# Part 1

# Solution
1a) w1 = -2.04427331  w2 = 3.99683416 b = -0.92427055

1b) Levenberg–Marquardt as per implementation below

In [None]:
#%%
import os
import numpy as np
import scipy.io
import scipy.optimize as optimization
#from IPython.core.debugger import set_trace

# Data
filedir = os.path.dirname(os.path.realpath('__file__'))
datapath = os.path.join(filedir,'assign1_data.mat')
data = scipy.io.loadmat(datapath)

# fitter wants shape (k,M) (k number of predictors)
# data['x'] has shape (M,k) so we fix that
x1 = data['x'][:,0]
x2 = data['x'][:,1]
X = np.array([x1,x2])
# argg - shape (100,1) - gives obstuse error in the fitter
# we fix that too (flatten)
y = np.array(data['y']).flatten()

# Initial guess
w0 = np.array([1, 1, 1])

# Objective function
# y = w1 * x1 + w2 * x2 + b.
def func(X, b, w1, w2):
  # unpack independent vars
  rval = w1*X[0] + w2*X[1] + b
  return rval

result = optimization.curve_fit(func, X, y, w0)
print(result[0])

## Part 2

In [None]:
import os
import numpy as np
import scipy.io
import scipy.optimize as optimization
#from IPython.core.debugger import set_trace

EPS = 0.001
N_EPOCH = 1000
def dw(w,d,X):
    # using numpy einstein summation to vectorize the computation
    # vector of coefficients (d-w.x) for each pattern (alpha)     
    C = d - np.einsum('i,ij->j', w, X) # shape is (100,)
    # C_i * X_ji or C * transpose(X)
    dw = EPS*np.einsum('i,ji->j', C, X) # shape is (3,)
    return dw

def main():
    # data
    filedir = os.path.dirname(os.path.realpath('__file__'))
    datapath = os.path.join(filedir,'assign1_data.mat')
    data = scipy.io.loadmat(datapath)
    x1 = data['x'][:,0]
    x2 = data['x'][:,1]
    # inputs - with bias input tied high, shape is (3,100)
    X = np.array([np.full(len(x1),1),x1,x2])
    # output
    d = np.array(data['y']).flatten()
    # starting vector of weights
    w = [1,1,1]

    for _ in range(N_EPOCH):
        w = w + dw(w,d,X)

--- --- ---

WHAT IS NEEDED:
Resume the regression notebook above, continuing from its last line of code.

--- --- ---

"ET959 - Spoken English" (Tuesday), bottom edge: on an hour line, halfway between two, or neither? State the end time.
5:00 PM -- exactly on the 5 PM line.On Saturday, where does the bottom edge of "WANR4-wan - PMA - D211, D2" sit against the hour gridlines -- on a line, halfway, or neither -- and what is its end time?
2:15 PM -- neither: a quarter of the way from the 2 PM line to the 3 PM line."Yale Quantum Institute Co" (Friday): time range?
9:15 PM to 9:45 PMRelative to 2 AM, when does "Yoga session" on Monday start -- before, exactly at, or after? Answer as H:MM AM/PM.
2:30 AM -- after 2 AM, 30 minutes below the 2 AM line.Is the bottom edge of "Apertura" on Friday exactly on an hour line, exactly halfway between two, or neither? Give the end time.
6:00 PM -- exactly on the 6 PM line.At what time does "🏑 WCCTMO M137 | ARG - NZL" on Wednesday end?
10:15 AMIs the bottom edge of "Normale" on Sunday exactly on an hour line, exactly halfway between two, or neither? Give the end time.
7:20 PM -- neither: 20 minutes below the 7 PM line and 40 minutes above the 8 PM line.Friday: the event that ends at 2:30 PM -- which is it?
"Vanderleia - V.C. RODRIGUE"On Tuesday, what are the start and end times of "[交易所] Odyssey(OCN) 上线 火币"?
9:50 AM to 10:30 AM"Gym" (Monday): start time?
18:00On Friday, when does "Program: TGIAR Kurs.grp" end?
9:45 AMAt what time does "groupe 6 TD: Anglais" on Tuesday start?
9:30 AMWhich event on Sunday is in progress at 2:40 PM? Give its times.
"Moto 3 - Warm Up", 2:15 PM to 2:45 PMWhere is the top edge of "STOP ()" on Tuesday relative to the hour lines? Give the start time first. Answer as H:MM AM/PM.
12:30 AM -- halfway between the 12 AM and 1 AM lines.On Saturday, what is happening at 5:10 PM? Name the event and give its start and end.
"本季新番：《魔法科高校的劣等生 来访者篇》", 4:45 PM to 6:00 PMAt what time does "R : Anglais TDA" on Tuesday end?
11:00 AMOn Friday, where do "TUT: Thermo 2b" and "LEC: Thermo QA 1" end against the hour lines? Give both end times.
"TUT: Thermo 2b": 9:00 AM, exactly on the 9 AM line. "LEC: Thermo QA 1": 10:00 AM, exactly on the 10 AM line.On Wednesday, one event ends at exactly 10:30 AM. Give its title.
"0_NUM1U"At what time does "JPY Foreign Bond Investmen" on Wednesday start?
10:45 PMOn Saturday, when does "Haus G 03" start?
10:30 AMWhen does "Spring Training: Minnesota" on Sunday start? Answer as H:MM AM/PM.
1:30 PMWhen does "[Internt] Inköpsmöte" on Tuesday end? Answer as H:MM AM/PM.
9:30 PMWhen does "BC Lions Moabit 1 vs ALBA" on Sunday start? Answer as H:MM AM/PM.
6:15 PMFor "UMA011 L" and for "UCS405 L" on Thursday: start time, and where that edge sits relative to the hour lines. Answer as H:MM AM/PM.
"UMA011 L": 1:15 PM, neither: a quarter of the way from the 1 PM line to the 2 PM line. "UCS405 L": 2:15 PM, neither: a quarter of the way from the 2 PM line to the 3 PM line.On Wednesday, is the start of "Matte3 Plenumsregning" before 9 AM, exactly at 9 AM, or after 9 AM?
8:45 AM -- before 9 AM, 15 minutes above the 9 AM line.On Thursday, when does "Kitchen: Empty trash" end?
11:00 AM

--- --- ---

RESULT OF THIS EXERCISE:
    print(w)

# invoke main
main()

## Part 3

In [None]:
import os as os
import numpy as np
import scipy.io
import scipy.optimize as optimization
from IPython.core.debugger import set_trace

N_EPOCH = 30

n_mis = []
def dwp(w,d,X):
    # using numpy einstein summation to vectorize the computation
    # calculating w.x.d -- w.x.d < 0 => incorrect classification
    C = d*np.einsum('i,ij->j', w, X) # shape is (100,)
    XT = X.transpose()
    # use enumerate for the equivalent to each_with_index (Ruby)
    xd = [ d[i]*XT[i] for i,c in enumerate(C) if c < 0]
    # for N vs EPOCH plot
    n_mis.append(len(xd))
    # sum xd element-wise
    # dw is x.t summed over misclassified teachers
    dw = np.einsum('ij->j',xd) # shape is (3,)
    return dw

def main():
    # data
    filedir = os.path.dirname(os.path.realpath('__file__'))
    datapath = os.path.join(filedir,'assign1_data.mat')
    data = scipy.io.loadmat(datapath)
    x1 = data['x'][:,0]
    x2 = data['x'][:,1]
    # inputs - with bias input tied high, shape is (3,100)
    X = np.array([np.full(len(x1),1),x1,x2])
    XT = X.transpose();
    # output
    d = np.array(data['z']).flatten()
    # use domain -1,1 for teachers so we can use x.w.d<0 for the classification test
    d = [z if z == 1 else -1 for z in d]
    # starting vector of weights
    w = [1,1,1]
    # sweep through the data N_EPOCH times
    for _ in range(N_EPOCH):
        w = w + dwp(w,d,X)
    
    return w

# invoke main
w_perceptron = main()
print(w_perceptron)
print(n_miss)

# Visualization of perceptron results

Read the data into a panda dataframe for visualization

In [None]:
# Common imports
import numpy as np
import os

# to make this notebook's output stable across runs
np.random.seed(42)

# To plot pretty figures
%matplotlib inline
import matplotlib
import matplotlib.pyplot as plt
plt.rcParams['axes.labelsize'] = 14
plt.rcParams['xtick.labelsize'] = 12
plt.rcParams['ytick.labelsize'] = 12

# Where to save the figures
PROJECT_ROOT_DIR = "."

import pandas as pd

def load_data():
    csv_path = os.path.join(".", "assign1_data.txt")
    return pd.read_csv(csv_path, sep="\s+")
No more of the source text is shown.